Les philosophes anciens se référaient à l'homme comme à celui "qui parle" et personne encore n'a trouvé de meilleure dénomination pour qualifier notre espèce douée du langage.

Nous aimons parler. Témoins en sont les explications infinies dans lesquelles nous nous engageons, la conversation perpétuelle que nous nous sentons obligés de mener, les milliards de milliards de mots déversés chaque jour dans d'innombrables langues.

Pourquoi ce besoin insatiable de tout mettre en mots, comme si rien n'existait véritablement avant d'avoir été fixé dans du langage?

Parce que, nous disent les Maîtres 'hassidiques, il n'y a rien que l'être humain veuille davantage que de jouer à D.ieu.
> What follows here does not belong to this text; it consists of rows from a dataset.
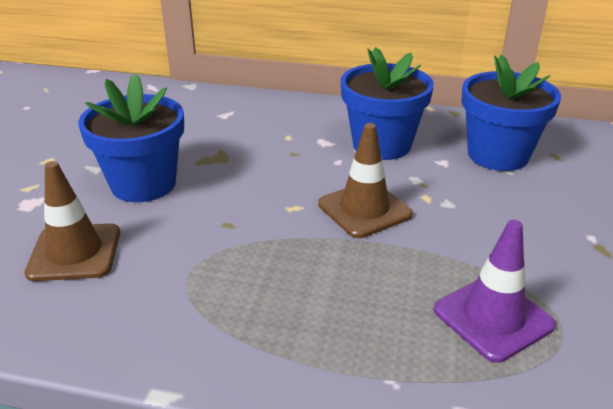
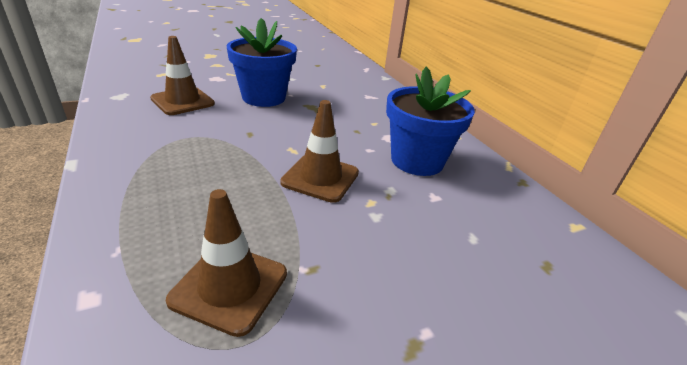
camera: 50 degrees right, 0 degrees up
(493, 317) = (229, 287): purple traffic cone -> brown traffic cone
(498, 155) = (490, 225): blue flower pot -> none

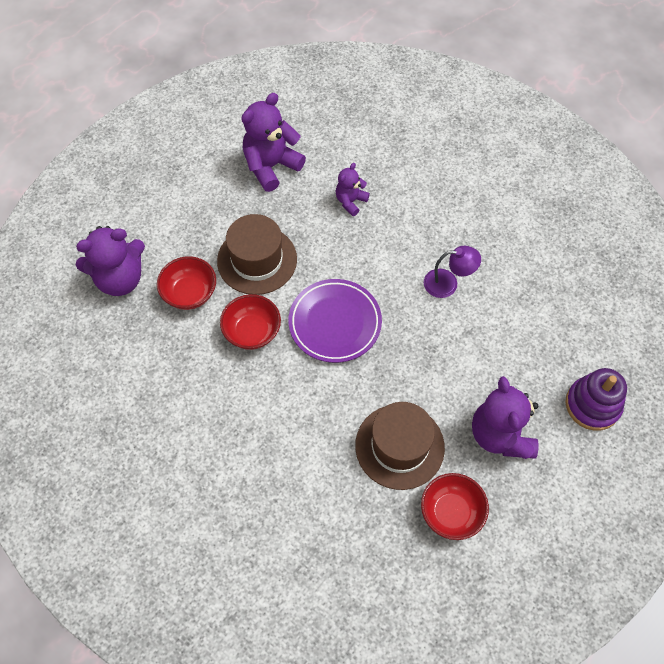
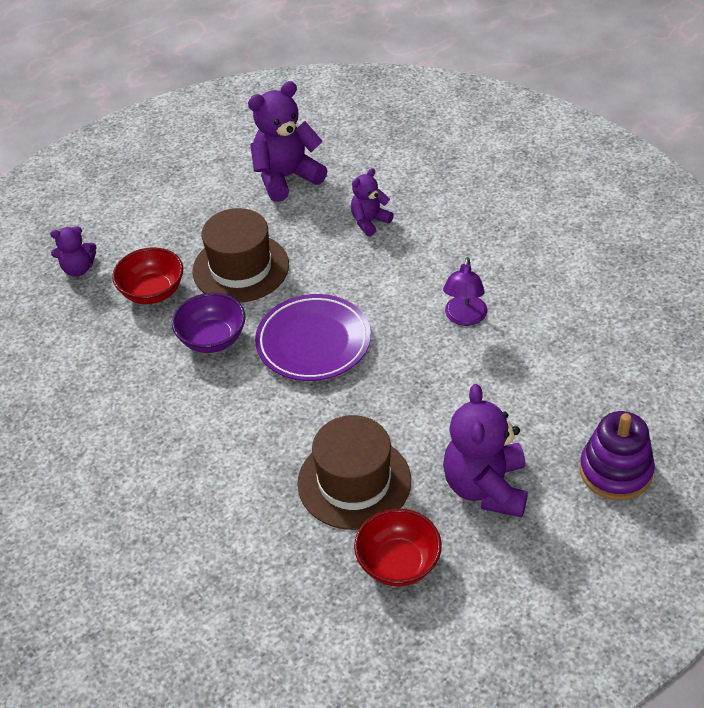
camera: 15 degrees right, 15 degrees down
(120, 279) = (78, 269): purple teddy bear -> purple teddy bear, size x0.55
(252, 332) = (212, 339): red bowl -> purple bowl
(448, 283) = (464, 318): purple lamp -> purple lamp turned 90 degrees clockwise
Or, Dieu "parla" pour créer ce qui est pour nous le réel.

Il dit "Que la lumière soit!" et la lumière fut. Il dit: "Que les eaux se rassemblent et que la terre apparaisse" et les océans et les continents se formèrent. Mais l'homme regarde la création de D.ieu et la voit comme quelque chose qui n'est pas encore achevé, à quoi il manque encore des définitions, des mots.

Ainsi nous parlons, catégorisant, quantifiant, qualifiant le monde de D.ieu dans un effort pour lui donner un sens voire un but. Bien sûr, la comparaison ne peut pas être menée bien longtemps. D.ieu est infini est omnipotent; nous sommes finis et faillibles.

Tout de même, si D.ieu créa la lumière par Sa parole, Il nous a pourvus de la force de donner à cette lumière encore plus de clarté , plus d'évidence. Mais nous pouvons aussi favoriser le règne de l'obscurité. Nous pouvons énoncer les continents en pays et en provinces d'un monde productif. Mais nous pouvons aussi les articuler en frontières de haine.

L'un ou l'autre, car c'est "un partenaire dans la création" que D.ieu désire; un partenaire indépendant et libre, dont les choix sont autonomes, qui assume donc complètement sa responsabilité personnelle.

Oui, D.ieu voulait de véritables partenaires pour Ses entreprises et non une équipe d'employés et de garçons de courses. De ceux-là, Il avait déjà pléthore: les anges!